TicketManager | Economic Instability Leads Properties and Brands to Embrace Corporate Ticket Resale

A recent TicketManager blog post urged sports and entertainment rights holders to find responsible ways to be flexible and provide additional assets and benefits to brand partners as a hedge against those sponsors rethinking their investments in the light of recessionary fears and potential budget-tightening moves.

In addition to the sweeteners and incentives mentioned there, a new partner-friendly practice that can quickly shore up a relationship is gaining traction with an increasing number of properties: encouraging and supporting the resale of unused suite or sponsorship tickets.

Case in point: the Philadelphia Eagles have signed a partnership with TicketManager to provide complimentary ticket management services to all of the team’s corporate season and premium ticket holders, corporate partners and corporate suite holders, including assistance leveraging official Eagles re-seller Ticketmaster’s tools to capture value from tickets that would otherwise go unused.

As Brian Napoli, the team’s vice president of corporate partnerships, said, “We are always searching for new ways to further strengthen our relationship with Eagles fans, corporate partners and ticket buyers.”
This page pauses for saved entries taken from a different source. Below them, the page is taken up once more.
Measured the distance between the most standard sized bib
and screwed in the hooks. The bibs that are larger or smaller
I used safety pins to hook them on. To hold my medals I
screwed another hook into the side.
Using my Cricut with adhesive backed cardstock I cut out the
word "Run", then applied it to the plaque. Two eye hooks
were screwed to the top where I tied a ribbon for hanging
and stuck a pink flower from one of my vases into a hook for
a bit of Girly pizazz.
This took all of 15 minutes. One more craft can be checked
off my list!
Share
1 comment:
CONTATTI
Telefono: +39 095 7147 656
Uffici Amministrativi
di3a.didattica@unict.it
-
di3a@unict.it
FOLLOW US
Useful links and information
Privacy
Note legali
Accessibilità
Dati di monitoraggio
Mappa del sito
While the Eagles are the first NFL team to sign a ticket management partner, they join the MLB Texas Rangers and the MLS Los Angeles Football Club (LAFC) in agreeing to similar deals with TicketManager this year.

Although the practice of reselling corporate tickets may once have been frowned upon, rights holders and businesses are waking up to the reality that unused inventory is a fact of life for companies with sports tickets. Even those most efficient at managing tickets are unable to use 25 percent of their inventory, while for most others that figure is nearly 50 percent.
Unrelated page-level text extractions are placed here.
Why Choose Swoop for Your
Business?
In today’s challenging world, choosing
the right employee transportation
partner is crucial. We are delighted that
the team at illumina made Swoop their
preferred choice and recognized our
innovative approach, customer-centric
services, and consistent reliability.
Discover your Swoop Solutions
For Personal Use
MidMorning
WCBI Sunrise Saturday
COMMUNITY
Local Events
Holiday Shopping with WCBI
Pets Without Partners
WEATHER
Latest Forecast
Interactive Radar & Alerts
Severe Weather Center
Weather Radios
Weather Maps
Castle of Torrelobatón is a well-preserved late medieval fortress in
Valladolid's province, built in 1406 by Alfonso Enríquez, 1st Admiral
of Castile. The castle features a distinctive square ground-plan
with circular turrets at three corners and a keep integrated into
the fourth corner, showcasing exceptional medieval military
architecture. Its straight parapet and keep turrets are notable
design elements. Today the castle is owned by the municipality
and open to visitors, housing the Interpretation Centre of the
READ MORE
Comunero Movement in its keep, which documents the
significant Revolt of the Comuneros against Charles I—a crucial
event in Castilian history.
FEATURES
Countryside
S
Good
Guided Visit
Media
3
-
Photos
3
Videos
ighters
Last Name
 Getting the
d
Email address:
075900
Flipping the switch on corporate resale has allowed numerous corporate partners to ensure tickets that can’t be used don’t go to waste. For example:

  • Anheuser-Busch, a company with millions of dollars in tickets, increased its ticket utilization rate from 71 percent to 97 percent when it began using TicketManager’s All Access platform to resell unused inventory
  • In just one instance, a last-minute scheduling conflict left A-B with 300 tickets to a Dodgers-Giants midseason match-up. In less than two hours, those tickets were sold for $22,000.
  • Within five months of using All Access for resale, a company recouped enough money to pay for all of its ticket management costs for an entire year.
  • As the Detroit Tigers entered a rebuilding year in 2021, it was difficult for a company to find guests who wanted to attend early-season games in chilly Michigan. With the funds earned from selling those tickets, the company was able to purchase four tickets to take top customers to Super Bowl LVI.

Giving corporate partners the ability to earn back tens of thousands of dollars—and in some cases hundreds of thousands—by selling those tickets in a responsible manner would be a smart move in the best of times and may be a partnership-saving maneuver when times grow tough.